Если бы мне кто-то раньше сказал, что отправлюсь за полторы версты к какой-то бабке, что станет заговаривать зубы, решил бы, что кто-то сошел с ума. Либо тот, кто мне об этом сказал, либо я сам.
Но нынче мне было глубоко пофиг, что и кто скажет, поэтому просто оделся и зашагал вслед за настырной девчонкой, отмахал версту, прошел в низенький дом, крыша которого сравнялась с землей, и печь топится «по-черному», стены покрыты столетней сажей, уселся на лавку, а древняя старуха, похожая на прабабушку бабы Яги, сразу же оценив мое состояние, вытащила из-под стола бутылку с водой, налила ее в чашку с отбитой ручкой, кинула туда камушек, похожий на «чертов палец’и принялась что-то шептать. Историк, сидевший во мне, нынче забился так глубоко, что предпочел не высовываться и я расслышал только слова молитвы, да еще пожелание моей зубной боли 'уйти и не приходить». Закончив шептать, бабуля придвинула мне чашку и приказала:
— Пей, барин.
— М-мть?
— Нет, не полоскать. Пить.
Ну да, помешкал немного, потом выпил. Авось вода колодезная или хотя бы из родника?
— Держи.
Бабка Дуня протянула мне нож — серебряный, с закругленным кончиком. Для масла, что ли? Старинный, однако.

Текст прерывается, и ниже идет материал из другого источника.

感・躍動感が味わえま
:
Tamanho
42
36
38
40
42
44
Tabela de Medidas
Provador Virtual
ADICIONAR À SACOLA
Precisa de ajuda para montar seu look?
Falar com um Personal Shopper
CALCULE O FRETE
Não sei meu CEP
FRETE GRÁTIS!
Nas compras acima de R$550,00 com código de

— Упри в щеку, гладь там, где зуб болит и говори — нож боли боится, боль —ножа, нож боль прими, боль-боль, уходи сегодня, приходи вчера.

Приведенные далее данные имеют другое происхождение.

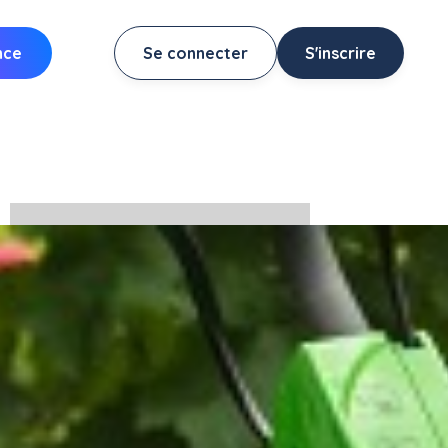
nce
Se connecter
S'inscrire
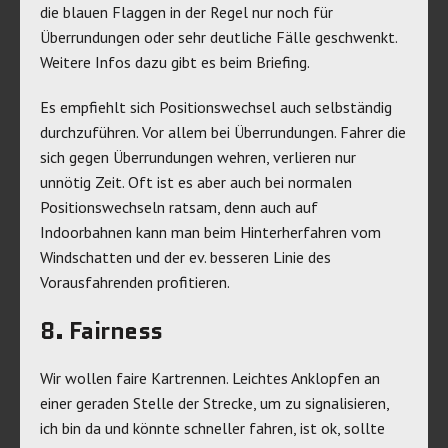
die blauen Flaggen in der Regel nur noch für
Überrundungen oder sehr deutliche Fälle geschwenkt.
Weitere Infos dazu gibt es beim Briefing.
Es empfiehlt sich Positionswechsel auch selbständig
durchzuführen. Vor allem bei Überrundungen. Fahrer die
sich gegen Überrundungen wehren, verlieren nur
unnötig Zeit. Oft ist es aber auch bei normalen
Positionswechseln ratsam, denn auch auf
Indoorbahnen kann man beim Hinterherfahren vom
Windschatten und der ev. besseren Linie des
Vorausfahrenden profitieren.
8. Fairness
Wir wollen faire Kartrennen. Leichtes Anklopfen an
einer geraden Stelle der Strecke, um zu signalisieren,
ich bin da und könnte schneller fahren, ist ok, sollte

И я, титулярный советник, старший следователь по важным делам (о высшем образовании и корочках кандидата наук промолчу!), принялся тереть кончиком ножа щеку и бормотать:
— Нож боли боится, боль — ножа, нож боль прими. Боль-боль, уходи сегодня, приходи вчера.
А ведь ушла, боль-то! Господи, прости ты меня дурака за то, что о револьвере задумался! Глупости это! А жить-то как хорошо!
— Бабуль, сколько с меня?
— Да сколько не жалко, барин.
Да мне вообще не жалко! Сколько у меня в бумажнике? Все деньги с собой не ношу, но рублей тридцать-сорок должно быть. Вот, сейчас все и отдам.
— Э, Иван Александрович, не спешите, давайте-ка я.
Нюшка цапнула бумажник, уверенно вытянула из него рубль, протянула бабуле.
— Спасибо баб Дунь. — Вернув мне бумажник, еще раз кивнула и потянула меня за собой. — Иван Александрович, вам еще надо позавтракать — яичницу вашу быстро поджарю, потом на службу идти.
[1] Перевод Самуила Маршака
[2] И правильно. Автор когда-то поверил, с тех пор (больше сорока лет) мечтает бросить курить.